Увидев, что пугачевцы отходят, защитники крепости усилили пальбу, над крепостью поплыл радостный колокольный трезвон.

Приказав как можно быстрее отводить войска, чтоб они укрылись и были недосягаемы для крепостной артиллерии, Пугачев подозвал Тимофея.

— Ты правду сказал, господин полковник, в крепости гарнизон дюже слаженный. Гляди-ка, господа старшинство, сколько людей изничтожили. Ах, змеищи, ироды проклятые. Вот скажи, Чика, — обратился Пугачев к стройному чернобородому яицкому казаку. — Скажи, пожалуйста, что мне с ними после этого сделать следует. Посылал я к ним Максима Григорьевича Шигаева с просьбой, чтобы они сдались и не сражались? Посылал. Ведь жалею кажного человека. Вон сколько их лежит на ковыле, батюшки мои. Что будем делать, Чика? А? Сказывай.

— Казнить их, чертей, которые в крепости, — сказал Чика.

— А ты что думаешь, полковник? — обратился Пугачев к Тимофею?

— Солдаты ни при чем, ваше величество, и офицеры тоже.

— Это как же? — вскипел Чика. — Бьют людей насмерть и ни при чем?!

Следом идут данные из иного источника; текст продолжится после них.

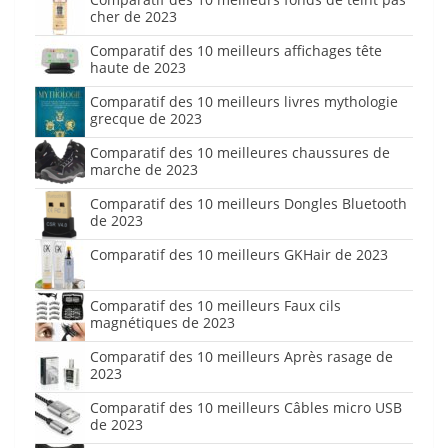
cher de 2023
Comparatif des 10 meilleurs affichages tête
haute de 2023
Comparatif des 10 meilleurs livres mythologie
grecque de 2023
Comparatif des 10 meilleures chaussures de
marche de 2023
Comparatif des 10 meilleurs Dongles Bluetooth
de 2023
Comparatif des 10 meilleurs GKHair de 2023
Comparatif des 10 meilleurs Faux cils
magnétiques de 2023
Comparatif des 10 meilleurs Après rasage de
2023
Comparatif des 10 meilleurs Câbles micro USB
de 2023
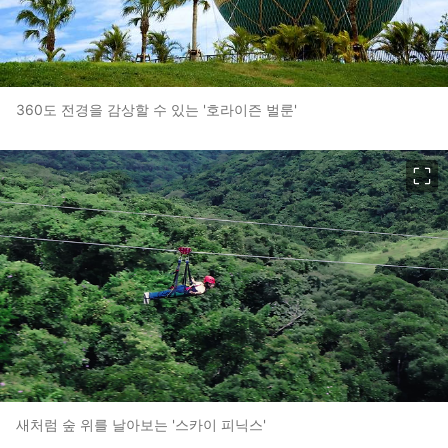
360도 전경을 감상할 수 있는 '호라이즌 벌룬'
이미지 크게 보기
새처럼 숲 위를 날아보는 '스카이 피닉스'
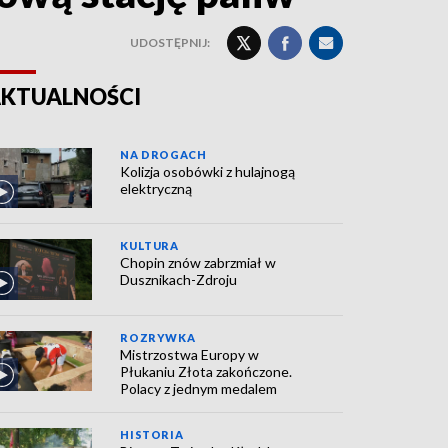
UDOSTĘPNIJ:
KTUALNOŚCI
NA DROGACH
Kolizja osobówki z hulajnogą
elektryczną
KULTURA
Chopin znów zabrzmiał w
Dusznikach-Zdroju
ROZRYWKA
Mistrzostwa Europy w
Płukaniu Złota zakończone.
Polacy z jednym medalem
HISTORIA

— Солдатам приказано, — сказал Тимофей.

— И от меня был приказ — палить в небушко, а не в человека, — возмутился Пугачев. — Вот мы доберемся до них, я им покажу, куда палить надобно. Солдатушки и вправду, может, не по своему хотению, а барону Билову да этому коменданту Елагину я всыплю на орехи. Вишь, зазвонили, радуются, думают, что отбились. Вы еще узнаете, почем Савкин деготь.

К Пугачеву подъехали Лысов, старик Витошнов и Шигаев.

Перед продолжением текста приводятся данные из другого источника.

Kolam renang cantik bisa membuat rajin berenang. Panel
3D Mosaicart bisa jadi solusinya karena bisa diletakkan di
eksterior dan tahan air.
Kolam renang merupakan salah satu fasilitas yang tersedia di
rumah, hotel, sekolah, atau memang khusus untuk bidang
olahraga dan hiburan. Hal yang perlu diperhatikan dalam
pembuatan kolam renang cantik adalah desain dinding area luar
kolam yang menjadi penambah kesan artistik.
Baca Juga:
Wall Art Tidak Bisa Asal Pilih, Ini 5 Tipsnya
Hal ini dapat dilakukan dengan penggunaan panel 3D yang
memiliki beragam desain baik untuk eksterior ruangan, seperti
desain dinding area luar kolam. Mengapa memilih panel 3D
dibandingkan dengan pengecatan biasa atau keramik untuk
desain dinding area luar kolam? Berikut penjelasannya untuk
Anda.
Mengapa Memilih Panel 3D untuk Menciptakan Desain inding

— Неудача, государь, — сказал Витошнов. — Что приказываешь?

— Приказываю отходить, — решительно сказал Пугачев.

— Отойти-то мы сами уже отошли, — сказал Лысов. — А дальше как будем?

— А на дальнейшее вот какое мое веление будет, — сказал Пугачев. — Атаку, стало быть, временно прекратить, а осаду не снимать. Войскам передых дать. Но крепость держать в беспокойстве, малыми отрядами ширять их. Только все с осторожностью. Пускай шевелятся там. И много у тебя побили, Витошнов?

— Есть потери, и немалые, — вздохнул тот.

— Давайте-ка команду войскам, а сами ко мне приезжайте. Обедать будем. Эх, боже ж ты мой, сколько люду полегло да сколько еще полечь может.

Обедали за курганом, в степи. Была постелена огромная белая кошма, покрытая цветной узорчатой скатертью — дастарханом.

Обед собирал громадный казачина, широкоплечий и могучий, с неприятной фамилией — Давилин, но все обращались к нему не по фамилии, а называли дежурным, Пугачев его звал господином дежурным.

Посреди скатерти Давилин поставил громадный чугун с картошкой и бараниной, выставил деревянные и глиняные миски, разбросал деревянные ложки и накромсал крупных ломтей хлеба.

Пугачев сел к столу последним. Дмитрий Лысов потянулся было первым к котлу со своей чашкой и ложкой, но Давилин басовито покашлял, и Лысов убрал миску, уступив первую очередь Пугачеву.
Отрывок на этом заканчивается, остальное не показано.